Set by discovery on each Trouve.compiled. Available after clair compile or clair run.

Attribute Type Description
full_name str Routed Snowflake name (used in SQL and DDL)
logical_name str Filesystem-derived name (used in DAG edges and selectors)
resolved_sql str SQL with all placeholder tokens replaced by real full_names
file_path Path Absolute path to the Trouve file
imports list[str] Logical names of upstream Trouves
execution_type ExecutionType SNOWFLAKE or PANDAS

PandasTrouve

from clair import PandasTrouve
class PandasTrouve(BaseModel):
    inputs:    dict[str, Trouve]
    transform: Callable[[dict[str, pd.DataFrame]], pd.DataFrame]
    columns:   list[Column] = []
    tests:     list[AnyTest] = []
    docs:      str = ""
    compiled:  CompiledAttributes | None = None

Fields

Field Type Default Description
inputs dict[str, Trouve] required Maps string keys to upstream Trouves. Keys become the keys passed to transform at runtime.
transform Callable required Function that receives dict[str, pd.DataFrame] and returns a pd.DataFrame. Runs locally on the clair machine.
columns list[Column] [] Column definitions. Optional.
tests list[AnyTest] [] Data quality tests. See Tests.
docs str "" Documentation string shown in clair docs.
compiled CompiledAttributes \| None None Set by discovery.
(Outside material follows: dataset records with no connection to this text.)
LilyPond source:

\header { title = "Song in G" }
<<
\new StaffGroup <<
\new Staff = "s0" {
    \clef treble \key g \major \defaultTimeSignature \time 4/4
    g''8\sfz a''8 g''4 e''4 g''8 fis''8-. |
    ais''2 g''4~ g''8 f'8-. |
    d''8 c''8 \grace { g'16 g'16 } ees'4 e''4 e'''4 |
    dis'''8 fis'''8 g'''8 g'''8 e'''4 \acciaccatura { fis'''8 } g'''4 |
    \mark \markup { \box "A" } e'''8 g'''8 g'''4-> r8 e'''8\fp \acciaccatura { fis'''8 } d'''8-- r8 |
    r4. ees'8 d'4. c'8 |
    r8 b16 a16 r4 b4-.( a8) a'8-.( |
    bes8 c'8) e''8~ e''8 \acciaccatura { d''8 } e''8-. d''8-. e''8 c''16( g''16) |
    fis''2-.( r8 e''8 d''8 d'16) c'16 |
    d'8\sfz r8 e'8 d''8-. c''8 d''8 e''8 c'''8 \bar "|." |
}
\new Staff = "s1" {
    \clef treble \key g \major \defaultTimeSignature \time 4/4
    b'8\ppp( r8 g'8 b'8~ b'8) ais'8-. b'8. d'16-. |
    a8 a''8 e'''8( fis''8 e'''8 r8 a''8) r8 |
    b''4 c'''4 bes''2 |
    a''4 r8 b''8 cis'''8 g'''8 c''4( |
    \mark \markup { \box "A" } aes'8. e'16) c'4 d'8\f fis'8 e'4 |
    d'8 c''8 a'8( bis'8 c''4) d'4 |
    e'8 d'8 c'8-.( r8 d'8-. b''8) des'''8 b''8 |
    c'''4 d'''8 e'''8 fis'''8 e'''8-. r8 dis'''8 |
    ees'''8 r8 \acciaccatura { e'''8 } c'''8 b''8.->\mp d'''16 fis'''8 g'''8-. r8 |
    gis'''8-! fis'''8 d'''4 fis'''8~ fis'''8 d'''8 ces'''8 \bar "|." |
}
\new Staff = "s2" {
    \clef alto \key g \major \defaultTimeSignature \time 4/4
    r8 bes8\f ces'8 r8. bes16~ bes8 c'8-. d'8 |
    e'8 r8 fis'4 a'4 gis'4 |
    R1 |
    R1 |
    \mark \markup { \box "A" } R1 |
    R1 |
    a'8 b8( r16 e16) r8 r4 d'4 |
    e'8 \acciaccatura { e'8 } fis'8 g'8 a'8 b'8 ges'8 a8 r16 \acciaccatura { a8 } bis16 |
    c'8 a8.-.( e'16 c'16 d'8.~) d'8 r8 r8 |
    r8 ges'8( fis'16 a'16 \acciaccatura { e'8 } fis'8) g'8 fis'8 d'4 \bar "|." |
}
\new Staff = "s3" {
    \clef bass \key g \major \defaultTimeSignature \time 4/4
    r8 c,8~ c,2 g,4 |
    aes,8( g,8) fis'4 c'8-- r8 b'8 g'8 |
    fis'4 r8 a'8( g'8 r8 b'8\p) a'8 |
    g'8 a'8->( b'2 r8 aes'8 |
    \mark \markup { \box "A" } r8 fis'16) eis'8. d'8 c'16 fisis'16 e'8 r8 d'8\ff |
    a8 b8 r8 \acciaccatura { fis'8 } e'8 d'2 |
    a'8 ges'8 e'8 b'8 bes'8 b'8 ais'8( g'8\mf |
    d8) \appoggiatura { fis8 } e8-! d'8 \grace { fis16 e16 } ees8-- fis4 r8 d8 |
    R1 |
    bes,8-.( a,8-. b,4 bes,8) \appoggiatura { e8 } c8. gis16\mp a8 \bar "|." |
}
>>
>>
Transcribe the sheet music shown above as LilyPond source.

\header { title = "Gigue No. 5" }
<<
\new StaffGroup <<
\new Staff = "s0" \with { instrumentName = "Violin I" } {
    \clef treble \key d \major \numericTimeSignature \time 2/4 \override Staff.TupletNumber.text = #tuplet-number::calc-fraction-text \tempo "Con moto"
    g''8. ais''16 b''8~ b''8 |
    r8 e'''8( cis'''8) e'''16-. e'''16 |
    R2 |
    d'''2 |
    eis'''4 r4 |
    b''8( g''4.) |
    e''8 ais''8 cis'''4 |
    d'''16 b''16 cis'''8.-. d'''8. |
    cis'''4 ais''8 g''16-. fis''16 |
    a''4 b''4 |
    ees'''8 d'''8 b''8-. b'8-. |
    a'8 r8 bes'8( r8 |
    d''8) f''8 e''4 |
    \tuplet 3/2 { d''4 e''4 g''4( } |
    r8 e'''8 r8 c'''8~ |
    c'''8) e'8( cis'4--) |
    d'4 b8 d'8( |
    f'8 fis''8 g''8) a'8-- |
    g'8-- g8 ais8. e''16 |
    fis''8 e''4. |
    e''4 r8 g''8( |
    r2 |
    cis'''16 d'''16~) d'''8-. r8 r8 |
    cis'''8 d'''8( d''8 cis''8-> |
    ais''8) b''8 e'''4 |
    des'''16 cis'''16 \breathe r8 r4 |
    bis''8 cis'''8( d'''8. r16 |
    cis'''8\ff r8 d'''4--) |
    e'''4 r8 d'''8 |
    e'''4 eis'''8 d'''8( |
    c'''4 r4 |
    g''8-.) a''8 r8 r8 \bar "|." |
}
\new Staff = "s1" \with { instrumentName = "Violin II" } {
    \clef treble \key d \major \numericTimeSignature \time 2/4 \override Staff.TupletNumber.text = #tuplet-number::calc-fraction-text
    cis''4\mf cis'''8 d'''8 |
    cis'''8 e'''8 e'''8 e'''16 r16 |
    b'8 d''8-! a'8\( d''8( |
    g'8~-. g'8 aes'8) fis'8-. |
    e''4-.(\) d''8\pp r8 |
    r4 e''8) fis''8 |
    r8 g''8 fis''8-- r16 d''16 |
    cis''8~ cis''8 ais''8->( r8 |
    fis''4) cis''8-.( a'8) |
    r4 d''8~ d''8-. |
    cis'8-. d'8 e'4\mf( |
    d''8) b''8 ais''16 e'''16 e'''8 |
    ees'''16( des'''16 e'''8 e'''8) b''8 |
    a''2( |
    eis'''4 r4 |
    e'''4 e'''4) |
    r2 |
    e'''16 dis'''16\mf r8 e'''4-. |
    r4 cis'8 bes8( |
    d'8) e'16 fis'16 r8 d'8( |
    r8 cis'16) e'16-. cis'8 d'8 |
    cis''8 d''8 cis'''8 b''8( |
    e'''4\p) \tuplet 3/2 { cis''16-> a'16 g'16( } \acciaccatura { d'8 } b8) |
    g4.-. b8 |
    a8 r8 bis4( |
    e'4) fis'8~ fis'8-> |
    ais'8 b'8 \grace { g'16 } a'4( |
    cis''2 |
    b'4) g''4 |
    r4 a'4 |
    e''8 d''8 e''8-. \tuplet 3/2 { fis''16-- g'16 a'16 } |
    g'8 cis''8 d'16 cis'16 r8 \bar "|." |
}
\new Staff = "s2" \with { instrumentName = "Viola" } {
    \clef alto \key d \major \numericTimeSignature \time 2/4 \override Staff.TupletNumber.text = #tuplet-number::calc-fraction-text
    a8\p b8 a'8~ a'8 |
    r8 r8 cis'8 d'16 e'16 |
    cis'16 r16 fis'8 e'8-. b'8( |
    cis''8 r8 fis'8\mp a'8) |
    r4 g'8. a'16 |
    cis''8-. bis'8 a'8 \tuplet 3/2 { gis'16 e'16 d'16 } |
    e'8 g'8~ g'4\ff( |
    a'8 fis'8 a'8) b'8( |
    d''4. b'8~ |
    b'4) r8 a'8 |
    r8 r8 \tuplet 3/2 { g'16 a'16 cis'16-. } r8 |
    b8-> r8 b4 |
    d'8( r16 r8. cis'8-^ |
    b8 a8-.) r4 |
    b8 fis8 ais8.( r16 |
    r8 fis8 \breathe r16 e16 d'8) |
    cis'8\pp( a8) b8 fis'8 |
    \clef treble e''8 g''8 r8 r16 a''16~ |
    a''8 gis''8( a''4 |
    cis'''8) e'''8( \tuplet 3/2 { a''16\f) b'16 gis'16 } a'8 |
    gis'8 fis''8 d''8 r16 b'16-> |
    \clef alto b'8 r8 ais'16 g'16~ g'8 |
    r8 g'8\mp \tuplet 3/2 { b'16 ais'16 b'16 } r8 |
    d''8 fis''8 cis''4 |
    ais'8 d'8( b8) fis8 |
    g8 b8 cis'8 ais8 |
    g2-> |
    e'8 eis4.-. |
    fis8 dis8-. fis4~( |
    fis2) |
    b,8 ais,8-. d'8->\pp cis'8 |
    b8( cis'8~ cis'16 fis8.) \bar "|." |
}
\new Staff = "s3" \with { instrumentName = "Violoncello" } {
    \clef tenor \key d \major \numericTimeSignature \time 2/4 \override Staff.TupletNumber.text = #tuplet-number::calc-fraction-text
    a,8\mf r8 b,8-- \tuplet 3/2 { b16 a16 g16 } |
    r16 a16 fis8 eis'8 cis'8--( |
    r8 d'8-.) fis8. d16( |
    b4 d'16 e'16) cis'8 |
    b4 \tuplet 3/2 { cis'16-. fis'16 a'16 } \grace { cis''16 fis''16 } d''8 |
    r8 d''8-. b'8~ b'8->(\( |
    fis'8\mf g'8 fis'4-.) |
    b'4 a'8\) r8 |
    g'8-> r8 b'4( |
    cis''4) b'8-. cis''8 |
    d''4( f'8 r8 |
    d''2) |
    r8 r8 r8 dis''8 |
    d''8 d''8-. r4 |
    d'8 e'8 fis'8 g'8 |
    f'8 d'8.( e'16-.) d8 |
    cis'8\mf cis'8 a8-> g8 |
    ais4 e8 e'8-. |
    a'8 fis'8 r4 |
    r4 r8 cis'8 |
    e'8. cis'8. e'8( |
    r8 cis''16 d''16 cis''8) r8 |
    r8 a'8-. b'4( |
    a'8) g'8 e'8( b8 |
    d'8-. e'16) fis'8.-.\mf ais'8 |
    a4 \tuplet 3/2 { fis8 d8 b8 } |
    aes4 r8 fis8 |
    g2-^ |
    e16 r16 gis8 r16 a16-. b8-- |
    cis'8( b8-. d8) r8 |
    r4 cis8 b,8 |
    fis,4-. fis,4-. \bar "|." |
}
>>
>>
Do not set manually.

Constraints

  • Always materializes as TABLE (CREATE OR REPLACE).
  • Always full-refresh — run_config is not supported.
  • transform must return a pd.DataFrame; returning anything else raises an error at run time.
  • Requires clair[pandas] to be installed; raises ImportError at construction time otherwise.

Example

import pandas as pd
from clair import PandasTrouve, Column, ColumnType, TestNotNull
from refined.products.catalog import trouve as catalog
from refined.products.reviews import trouve as reviews

def top_rated(inputs: dict[str, pd.DataFrame]) -> pd.DataFrame:
    df = inputs["catalog"].merge(inputs["reviews"], on="product_id")
    return (
        df.groupby(["product_id", "name"])["rating"]
        .mean()
        .reset_index()
        .query("rating >= 4")
    )

trouve = PandasTrouve(
    inputs={"catalog": catalog, "reviews": reviews},
    transform=top_rated,
    columns=[
        Column(name="product_id", type=ColumnType.STRING),
        Column(name="name",       type=ColumnType.STRING),
        Column(name="rating",     type=ColumnType.FLOAT),
    ],
    tests=[TestNotNull(column="product_id")],
)

See the Pandas-native guide for a full walkthrough.

The f-string pattern

When you reference a Trouve in an f-string:

sql=f"SELECT * FROM {other_trouve}"

Python calls Trouve.__format__, which:

  1. Registers other_trouve in a global registry
  2. Returns a placeholder token like __CLAIR_TROUVE_140234567890__

During discovery, clair replaces every placeholder with the real full_name of the referenced Trouve. This is how the dependency graph is built and how SQL names are resolved.